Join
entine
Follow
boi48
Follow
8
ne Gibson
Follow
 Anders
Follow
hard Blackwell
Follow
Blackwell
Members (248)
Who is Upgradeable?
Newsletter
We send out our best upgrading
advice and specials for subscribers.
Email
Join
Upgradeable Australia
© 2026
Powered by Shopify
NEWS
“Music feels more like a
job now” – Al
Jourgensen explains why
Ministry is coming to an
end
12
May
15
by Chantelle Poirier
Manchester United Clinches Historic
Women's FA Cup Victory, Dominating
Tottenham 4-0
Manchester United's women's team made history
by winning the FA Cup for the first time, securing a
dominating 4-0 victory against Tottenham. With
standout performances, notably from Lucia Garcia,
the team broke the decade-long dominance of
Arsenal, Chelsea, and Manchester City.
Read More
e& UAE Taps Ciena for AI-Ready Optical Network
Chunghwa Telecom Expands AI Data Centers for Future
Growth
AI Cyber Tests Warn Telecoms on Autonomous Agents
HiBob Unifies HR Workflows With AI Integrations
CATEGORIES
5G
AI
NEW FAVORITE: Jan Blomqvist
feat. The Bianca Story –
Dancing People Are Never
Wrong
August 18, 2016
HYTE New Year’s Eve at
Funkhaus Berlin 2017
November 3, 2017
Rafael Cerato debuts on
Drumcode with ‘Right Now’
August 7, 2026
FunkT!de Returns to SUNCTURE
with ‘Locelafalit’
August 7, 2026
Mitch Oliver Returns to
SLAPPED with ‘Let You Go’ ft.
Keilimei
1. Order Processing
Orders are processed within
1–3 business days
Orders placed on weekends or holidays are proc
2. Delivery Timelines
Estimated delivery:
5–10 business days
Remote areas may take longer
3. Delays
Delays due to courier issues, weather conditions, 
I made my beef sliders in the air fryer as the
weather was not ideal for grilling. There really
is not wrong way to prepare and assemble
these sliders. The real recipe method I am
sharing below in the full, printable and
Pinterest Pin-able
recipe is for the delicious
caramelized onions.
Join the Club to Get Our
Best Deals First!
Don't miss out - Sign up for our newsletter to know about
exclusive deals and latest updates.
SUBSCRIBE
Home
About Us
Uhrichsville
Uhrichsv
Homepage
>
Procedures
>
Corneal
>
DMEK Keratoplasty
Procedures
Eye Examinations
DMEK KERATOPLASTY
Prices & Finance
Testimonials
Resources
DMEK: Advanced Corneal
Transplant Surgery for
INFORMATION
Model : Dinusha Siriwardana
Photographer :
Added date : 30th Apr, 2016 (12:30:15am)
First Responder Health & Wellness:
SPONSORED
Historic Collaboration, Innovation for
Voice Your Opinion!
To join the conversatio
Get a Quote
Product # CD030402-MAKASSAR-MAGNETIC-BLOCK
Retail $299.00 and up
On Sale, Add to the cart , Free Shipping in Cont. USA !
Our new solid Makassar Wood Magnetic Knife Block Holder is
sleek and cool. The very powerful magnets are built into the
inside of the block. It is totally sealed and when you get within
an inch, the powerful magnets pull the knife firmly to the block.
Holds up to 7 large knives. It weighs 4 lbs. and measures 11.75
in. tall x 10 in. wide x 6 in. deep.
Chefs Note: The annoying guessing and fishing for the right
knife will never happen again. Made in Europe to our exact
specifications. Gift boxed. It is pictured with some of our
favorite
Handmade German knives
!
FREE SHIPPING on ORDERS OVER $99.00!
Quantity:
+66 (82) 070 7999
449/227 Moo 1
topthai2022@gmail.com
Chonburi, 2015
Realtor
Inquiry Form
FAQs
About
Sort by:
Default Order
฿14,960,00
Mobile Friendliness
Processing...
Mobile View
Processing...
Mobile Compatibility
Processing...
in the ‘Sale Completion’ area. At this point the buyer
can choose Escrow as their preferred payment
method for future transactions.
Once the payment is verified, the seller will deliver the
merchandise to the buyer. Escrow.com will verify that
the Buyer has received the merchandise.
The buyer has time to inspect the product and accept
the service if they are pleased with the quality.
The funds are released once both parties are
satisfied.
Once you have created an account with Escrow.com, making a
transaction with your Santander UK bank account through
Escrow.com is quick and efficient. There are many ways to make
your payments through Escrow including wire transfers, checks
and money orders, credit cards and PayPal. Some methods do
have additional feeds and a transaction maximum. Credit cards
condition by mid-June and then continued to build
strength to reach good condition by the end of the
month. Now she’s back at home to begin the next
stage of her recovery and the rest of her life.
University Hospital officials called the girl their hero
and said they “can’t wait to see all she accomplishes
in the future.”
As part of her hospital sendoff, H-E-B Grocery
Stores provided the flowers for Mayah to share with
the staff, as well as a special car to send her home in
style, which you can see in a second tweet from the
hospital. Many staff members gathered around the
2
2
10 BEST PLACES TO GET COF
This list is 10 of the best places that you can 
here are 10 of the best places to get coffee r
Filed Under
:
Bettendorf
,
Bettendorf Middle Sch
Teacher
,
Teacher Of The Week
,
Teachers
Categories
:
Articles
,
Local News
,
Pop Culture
::::::::::
What is required → Once the records are read, print each of them exactly as written.

Written solution →
Join
entine
Follow
boi48
Follow
8
ne Gibson
Follow
 Anders
Follow
hard Blackwell
Follow
Blackwell
Members (248)
Who is Upgradeable?
Newsletter
We send out our best upgrading
advice and specials for subscribers.
Email
Join
Upgradeable Australia
© 2026
Powered by Shopify
NEWS
“Music feels more like a
job now” – Al
Jourgensen explains why
Ministry is coming to an
end
12
May
15
by Chantelle Poirier
Manchester United Clinches Historic
Women's FA Cup Victory, Dominating
Tottenham 4-0
Manchester United's women's team made history
by winning the FA Cup for the first time, securing a
dominating 4-0 victory against Tottenham. With
standout performances, notably from Lucia Garcia,
the team broke the decade-long dominance of
Arsenal, Chelsea, and Manchester City.
Read More
e& UAE Taps Ciena for AI-Ready Optical Network
Chunghwa Telecom Expands AI Data Centers for Future
Growth
AI Cyber Tests Warn Telecoms on Autonomous Agents
HiBob Unifies HR Workflows With AI Integrations
CATEGORIES
5G
AI
NEW FAVORITE: Jan Blomqvist
feat. The Bianca Story –
Dancing People Are Never
Wrong
August 18, 2016
HYTE New Year’s Eve at
Funkhaus Berlin 2017
November 3, 2017
Rafael Cerato debuts on
Drumcode with ‘Right Now’
August 7, 2026
FunkT!de Returns to SUNCTURE
with ‘Locelafalit’
August 7, 2026
Mitch Oliver Returns to
SLAPPED with ‘Let You Go’ ft.
Keilimei
1. Order Processing
Orders are processed within
1–3 business days
Orders placed on weekends or holidays are proc
2. Delivery Timelines
Estimated delivery:
5–10 business days
Remote areas may take longer
3. Delays
Delays due to courier issues, weather conditions, 
I made my beef sliders in the air fryer as the
weather was not ideal for grilling. There really
is not wrong way to prepare and assemble
these sliders. The real recipe method I am
sharing below in the full, printable and
Pinterest Pin-able
recipe is for the delicious
caramelized onions.
Join the Club to Get Our
Best Deals First!
Don't miss out - Sign up for our newsletter to know about
exclusive deals and latest updates.
SUBSCRIBE
Home
About Us
Uhrichsville
Uhrichsv
Homepage
>
Procedures
>
Corneal
>
DMEK Keratoplasty
Procedures
Eye Examinations
DMEK KERATOPLASTY
Prices & Finance
Testimonials
Resources
DMEK: Advanced Corneal
Transplant Surgery for
INFORMATION
Model : Dinusha Siriwardana
Photographer :
Added date : 30th Apr, 2016 (12:30:15am)
First Responder Health & Wellness:
SPONSORED
Historic Collaboration, Innovation for
Voice Your Opinion!
To join the conversatio
Get a Quote
Product # CD030402-MAKASSAR-MAGNETIC-BLOCK
Retail $299.00 and up
On Sale, Add to the cart , Free Shipping in Cont. USA !
Our new solid Makassar Wood Magnetic Knife Block Holder is
sleek and cool. The very powerful magnets are built into the
inside of the block. It is totally sealed and when you get within
an inch, the powerful magnets pull the knife firmly to the block.
Holds up to 7 large knives. It weighs 4 lbs. and measures 11.75
in. tall x 10 in. wide x 6 in. deep.
Chefs Note: The annoying guessing and fishing for the right
knife will never happen again. Made in Europe to our exact
specifications. Gift boxed. It is pictured with some of our
favorite
Handmade German knives
!
FREE SHIPPING on ORDERS OVER $99.00!
Quantity:
+66 (82) 070 7999
449/227 Moo 1
topthai2022@gmail.com
Chonburi, 2015
Realtor
Inquiry Form
FAQs
About
Sort by:
Default Order
฿14,960,00
Mobile Friendliness
Processing...
Mobile View
Processing...
Mobile Compatibility
Processing...
in the ‘Sale Completion’ area. At this point the buyer
can choose Escrow as their preferred payment
method for future transactions.
Once the payment is verified, the seller will deliver the
merchandise to the buyer. Escrow.com will verify that
the Buyer has received the merchandise.
The buyer has time to inspect the product and accept
the service if they are pleased with the quality.
The funds are released once both parties are
satisfied.
Once you have created an account with Escrow.com, making a
transaction with your Santander UK bank account through
Escrow.com is quick and efficient. There are many ways to make
your payments through Escrow including wire transfers, checks
and money orders, credit cards and PayPal. Some methods do
have additional feeds and a transaction maximum. Credit cards
condition by mid-June and then continued to build
strength to reach good condition by the end of the
month. Now she’s back at home to begin the next
stage of her recovery and the rest of her life.
University Hospital officials called the girl their hero
and said they “can’t wait to see all she accomplishes
in the future.”
As part of her hospital sendoff, H-E-B Grocery
Stores provided the flowers for Mayah to share with
the staff, as well as a special car to send her home in
style, which you can see in a second tweet from the
hospital. Many staff members gathered around the
2
2
10 BEST PLACES TO GET COF
This list is 10 of the best places that you can 
here are 10 of the best places to get coffee r
Filed Under
:
Bettendorf
,
Bettendorf Middle Sch
Teacher
,
Teacher Of The Week
,
Teachers
Categories
:
Articles
,
Local News
,
Pop Culture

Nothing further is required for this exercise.